Besides government aid programs, some optometry clinics and retail chains offer affordable or discounted eye exams to make this essential healthcare service more accessible. These facilities may provide a basic eye exam at a lower cost, often covering the initial consultation and one partial exam.

However, it’s essential to note that these discounted exams might not be as comprehensive as full-priced ones. They might not cover specific tests for those with particular health conditions or medical necessity.

While the exam cost in Canada can vary, it’s worth exploring all available options to alleviate medical expenses.

If you have insurance, checking with your insurance providers to see what is covered under your plan is worthwhile. Some insurance plans cover eye exams or discount the exam cost.

Thus, there are many ways for low-income households to access affordable or free eye exam options. The key is researching and asking about available resources in your province or community.

Tips to Reduce Eye Exam Costs

While eye exams are essential to eye health, the associated costs can sometimes be a burden. Here are some strategies to help manage these costs effectively.

Timing Your Eye Exams

Timing your eye exams can have an impact on costs. For example, many healthy adults may only need an eye exam every two years rather than annually unless they have a condition that requires more frequent monitoring.

However, regular check-ups can help detect potential issues in their early stages, preventing more serious (and often more expensive) problems.

It’s always wise to discuss with your optometrist the best schedule for your eye exams based on your personal needs and medical necessities.

Choosing the Right Eye Care Provider

Where you choose to have your eye exam can also influence the cost. While private practices might offer more personalized care, retail chains or clinics might provide the same service at a reduced cost. Some of these clinics also offer promotions or discounts on follow-up appointments.
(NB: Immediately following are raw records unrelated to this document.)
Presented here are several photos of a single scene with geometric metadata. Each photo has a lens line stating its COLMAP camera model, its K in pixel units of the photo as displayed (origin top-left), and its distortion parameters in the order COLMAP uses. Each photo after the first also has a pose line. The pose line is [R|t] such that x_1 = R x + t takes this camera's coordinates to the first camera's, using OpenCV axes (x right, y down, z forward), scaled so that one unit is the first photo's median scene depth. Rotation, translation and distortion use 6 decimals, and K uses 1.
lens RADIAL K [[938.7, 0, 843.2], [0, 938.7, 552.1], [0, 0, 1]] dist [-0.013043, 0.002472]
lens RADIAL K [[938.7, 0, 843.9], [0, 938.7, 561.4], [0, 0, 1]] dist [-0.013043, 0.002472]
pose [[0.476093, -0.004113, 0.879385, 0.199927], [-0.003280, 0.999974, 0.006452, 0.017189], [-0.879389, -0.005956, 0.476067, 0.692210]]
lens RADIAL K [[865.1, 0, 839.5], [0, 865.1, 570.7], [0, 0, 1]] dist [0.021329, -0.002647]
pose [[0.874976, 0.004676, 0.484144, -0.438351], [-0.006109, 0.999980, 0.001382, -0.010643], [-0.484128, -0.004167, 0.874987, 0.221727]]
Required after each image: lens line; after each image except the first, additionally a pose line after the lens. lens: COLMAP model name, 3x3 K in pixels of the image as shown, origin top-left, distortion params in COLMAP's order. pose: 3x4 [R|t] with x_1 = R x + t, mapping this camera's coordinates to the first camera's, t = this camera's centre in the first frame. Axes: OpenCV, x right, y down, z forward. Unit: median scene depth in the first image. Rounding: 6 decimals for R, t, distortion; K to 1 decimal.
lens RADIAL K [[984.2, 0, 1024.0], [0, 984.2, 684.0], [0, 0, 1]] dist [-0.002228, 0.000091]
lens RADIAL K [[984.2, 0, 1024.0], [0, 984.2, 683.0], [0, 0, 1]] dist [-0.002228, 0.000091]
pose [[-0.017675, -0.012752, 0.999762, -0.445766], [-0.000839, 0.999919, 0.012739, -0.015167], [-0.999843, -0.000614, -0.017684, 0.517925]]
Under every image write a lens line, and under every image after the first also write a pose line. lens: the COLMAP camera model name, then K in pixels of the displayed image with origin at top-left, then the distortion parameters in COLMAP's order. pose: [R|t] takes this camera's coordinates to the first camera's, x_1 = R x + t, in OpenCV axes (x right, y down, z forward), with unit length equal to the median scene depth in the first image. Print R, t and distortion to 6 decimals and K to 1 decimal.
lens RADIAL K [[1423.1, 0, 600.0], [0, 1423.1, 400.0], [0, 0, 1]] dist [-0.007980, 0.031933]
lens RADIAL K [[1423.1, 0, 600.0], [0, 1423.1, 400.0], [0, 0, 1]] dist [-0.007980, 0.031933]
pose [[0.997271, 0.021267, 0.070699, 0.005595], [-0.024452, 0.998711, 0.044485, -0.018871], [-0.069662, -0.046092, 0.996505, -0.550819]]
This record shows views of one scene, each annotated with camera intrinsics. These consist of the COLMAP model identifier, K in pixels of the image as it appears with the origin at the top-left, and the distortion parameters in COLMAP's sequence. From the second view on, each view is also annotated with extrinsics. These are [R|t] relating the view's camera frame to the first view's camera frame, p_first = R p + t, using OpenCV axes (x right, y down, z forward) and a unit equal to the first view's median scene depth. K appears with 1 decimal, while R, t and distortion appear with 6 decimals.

Before choosing a provider, consider their fees, the thoroughness of their exam, and whether they provide specific services you may need. Also, don’t hesitate to ask if they offer discounts or special packages that include the cost of eye exams, glasses, or cleaning supplies.

Lastly, remember that some provinces assist those who receive income support or are part of low-income families. For example, certain eye exams are covered under Nova Scotia and Prince Edward Island provincial programs.

By keeping these tips in mind, you can take the necessary steps to reduce your eye exam cost and better manage any medical expenses related to eye care.


Maintaining your eye health is crucial for overall well-being. In today’s digital age, where many people spend long hours in front of screens, taking proactive measures to care for your eyes is essential.

Besides using light therapy lamps specifically designed for this purpose, regular eye exams play a critical role. This allows for early detection and treatment of potential vision problems. However, the associated costs can sometimes present a barrier.

The good news is that in many cases, such as specific age groups or those with certain health conditions, eye exams are covered by provincial healthcare plans.

Programs for those with medical necessity and those for low-income households also exist to assist. These programs can often include free annual eye exams and even cover costs for prescription glasses.

Choosing the right eye care provider can help manage costs, especially when they offer discounts or special packages. Remember that providers can range from private practices to optical chains, each having its benefits.

Whether you’re getting an eye exam in Ontario or any other province, understanding the landscape of eye exam costs, coverage, and support available is the first step in ensuring your eyes get the care they need.

As such, we encourage you to ask questions, research, and consult professionals to understand your unique needs and choose an option that suits your budget.

Keep your eyes on the prize—because good vision is a precious asset that deserves your attention.